Although they are considered one of the most powerful substances in the world, using them to their full potential has proven to be a difficult task. Thinner than even the thinnest onion skin paper, 2D materials have received a lot of attention due to their excellent mechanical properties. However, these properties disappear when materials are layered, thus limiting their practical application.

“Think of a graphite pencil,” says Teng Li, a professor in the Department of Mechanical Engineering at the University of Maryland (UMD). “The core is made of graphite, and graphite consists of many layers of graphene, which is considered the strongest material in the world. But the graphite pencil is not strong at all – in fact, graphite is even used as a lubricant.”

Now, Lee and colleagues at Rice University and the University of Houston have found a way to circumvent this hurdle by carefully tuning the molecular structure of two-dimensional polymers known as covalent organic frameworks (COFs). The findings are detailed in a new published study. Proceedings of the National Academy of Sciences.

“This is a very exciting starting point,” said Jun Lu, professor of materials science and nanoengineering at Rice University, who led the Rice team.

Using modeling at the molecular level, the researchers studied different functional groups, i.e. the arrangement of molecular elements, and then designed two COFs with minimal differences in structure. They then examined how COFs behaved when they were layered. It turns out that small structural differences lead to significantly different results.

The first COF, like most 2D materials, showed only weak interactions between layers, and both strength and flexibility were lost as new layers were added. Rice University postdoctoral researcher Qiyi Fang, one of the lead authors of the PNAS paper, said another COF “which shows strong interlayer interaction and retains its good mechanical properties even after multiple layers have been added.”

According to the researchers, this phenomenon is most likely related to hydrogen bonding. “Through our simulations, we found that the strong interlayer interactions in the second type of COF are the result of the significantly enhanced hydrogen bonding between their specific functional groups,” said lead author Zhengqian Pang, a UMD postdoctoral fellow and Li’s fellow. research group.

Applying their findings, the research team created a lightweight material that is not only several times stronger than steel but also retains its 2D properties even when stacked in multiple layers.

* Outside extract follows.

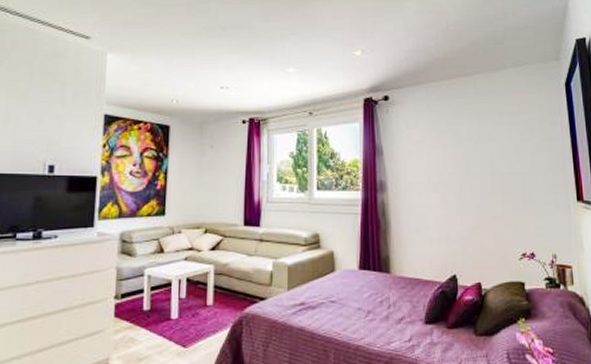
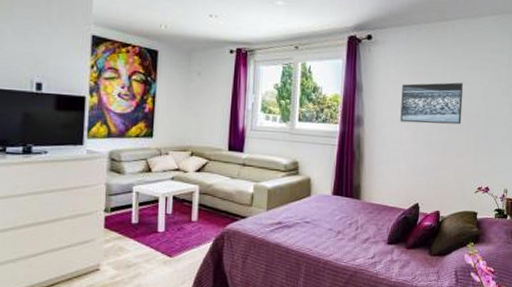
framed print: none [425,138,495,185] -> present [400,82,464,125]

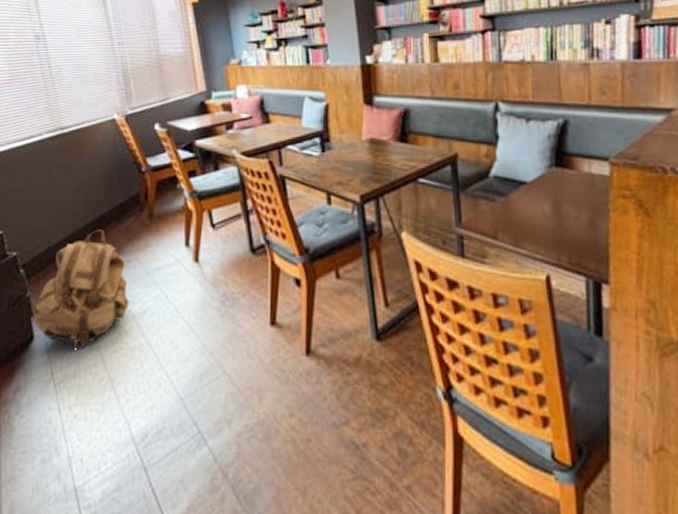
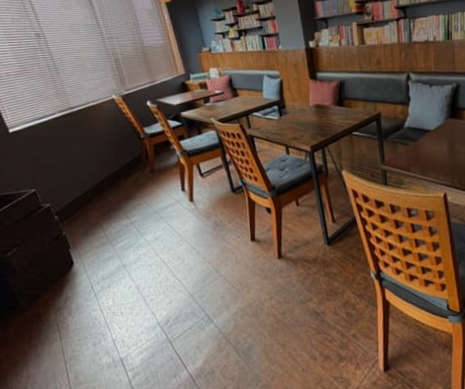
backpack: present [34,229,129,348] -> none [71,183,144,268]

There are many potential applications. “COFs can make excellent filtration membranes,” said Lu of Rice. “For a filtration system, the structure of the functional group in the pore will be very important. For example, since you have polluted water passing through a COF membrane, the functional group in the pore will only trap the impurities and allow the desired molecule to pass through. In this process, the mechanical integrity of this membrane will be very important. Now, “We have found a way to develop very strong, very resistant to fracture, multilayered 2D polymers that would be very good candidates for membrane filtration applications.”

“Another potential application is in battery upgrades: replacing the graphite anode with a silicon one will significantly increase the capacity of today’s lithium-ion batteries,” he said.

According to Li, the research findings could lead to advances in the development of a wide variety of materials, including ceramics and metals. For example, ceramics depend on ionic bonds formed at very high temperatures, so a broken coffee cup cannot be easily repaired. Metals also require forging at high temperatures. Thanks to the molecular tweaks that the researchers are working on, such products could probably be produced and repaired without increasing the heat.

“While the immediate context is 2D materials, overall, we are pioneering ways to reap the benefits of materials without the limitations that these materials offer,” Lee said.